From Wikipedia: "Every norm is a convex function, by the triangle inequality and positive homogeneity."
The proof is rather elementary: let $x_1, x_2 \in \mathbb{R}^n$ and let $t \in [0,1]$. We want to show that for any norm $f:\mathbb{R}^n \to \mathbb{R}$, $f$ is convex meaning that $f(tx_1+(1−t)x_2) \leq tf(x_1)+(1−t)f(x_2)$.
Since $f$ is a norm, by triangle inequality $f(tx_1+(1−t)x_2) ≤ f(tx_1)+f((1−t)x_2)$. By positive homogeneity of $f$, the right-hand side of the previous inequality is $f(tx_1)+f((1−t)x_2) = tf(x_1)+(1−t)f(x_2)$, so $f$ is convex.
The SVM problem is not an LP if the norm (used in the objective function) is the Euclidean norm, which SVM problem usually assumes. When using the Euclidian norm, the SVM objective function (besided being convex) is quadratic because the Euclidian norm is equivalent to an inner product of $w$ with itself.

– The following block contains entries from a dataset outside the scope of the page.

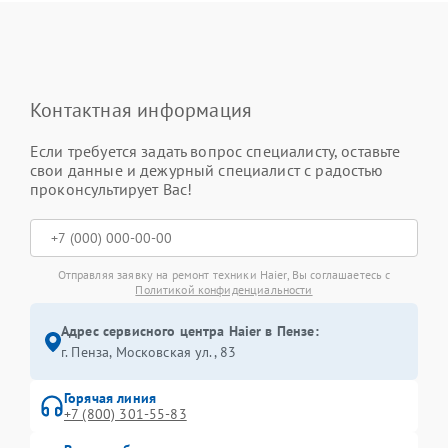
Контактная информация
Если требуется задать вопрос специалисту, оставьте
свои данные и дежурный специалист с радостью
проконсультирует Вас!
Отправляя заявку на ремонт техники Haier, Вы соглашаетесь с
Политикой конфиденциальности
Адрес сервисного центра Haier в Пензе:
г. Пенза, Московская ул., 83
Горячая линия
+7 (800) 301-55-83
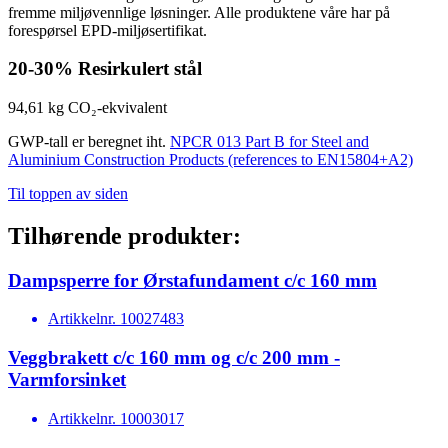
fremme miljøvennlige løsninger. Alle produktene våre har på
forespørsel EPD-miljøsertifikat.
20-30%
Resirkulert stål
94,61 kg
CO₂-ekvivalent
GWP-tall er beregnet iht.
NPCR 013 Part B for Steel and
Aluminium Construction Products (references to EN15804+A2)
Til toppen av siden
Tilhørende produkter:
Dampsperre for Ørstafundament c/c 160 mm
Artikkelnr.
10027483
Veggbrakett c/c 160 mm og c/c 200 mm -
Varmforsinket
Artikkelnr.
10003017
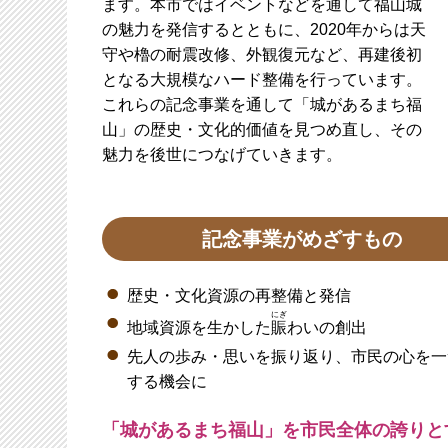
ます。本市ではイベントなどを通して福山城
の魅力を発信するとともに、2020年からは天
守や櫓の耐震改修、外観復元など、再建後初
となる大規模なハード整備を行っています。
これらの記念事業を通して「城があるまち福
山」の歴史・文化的価値を見つめ直し、その
魅力を後世につなげていきます。
記念事業がめざすもの
歴史・文化資源の再整備と発信
にぎ
地域資源を生かした
賑
わいの創出
先人の歩み・思いを振り返り、市民の心を一
する機会に
「城があるまち福山」を市民全体の誇りと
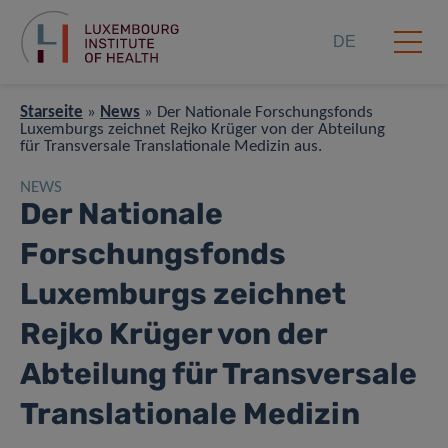
DE
Starseite
»
News
»
Der Nationale Forschungsfonds
Luxemburgs zeichnet Rejko Krüger von der Abteilung
für Transversale Translationale Medizin aus.
NEWS
Der Nationale
Forschungsfonds
Luxemburgs zeichnet
Rejko Krüger von der
Abteilung für Transversale
Translationale Medizin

Finally, the usual definition o a convex problem is optimize a convex function over a convex set. Showing that the latter happens is much easier because in the SVM problem only the vector $w$ and the scalar $b$ are the unknowns; the vectors $x_i$ and the scalars $y_i \in \{-1, 1\}$ are the given input data for the SVM problem. So the SVM constraints are actually linear in the unknowns. Now any linear constraint defines a convex set and a set of simultaneous linear constraints defines the intersection of convex sets, so it is also a convex set.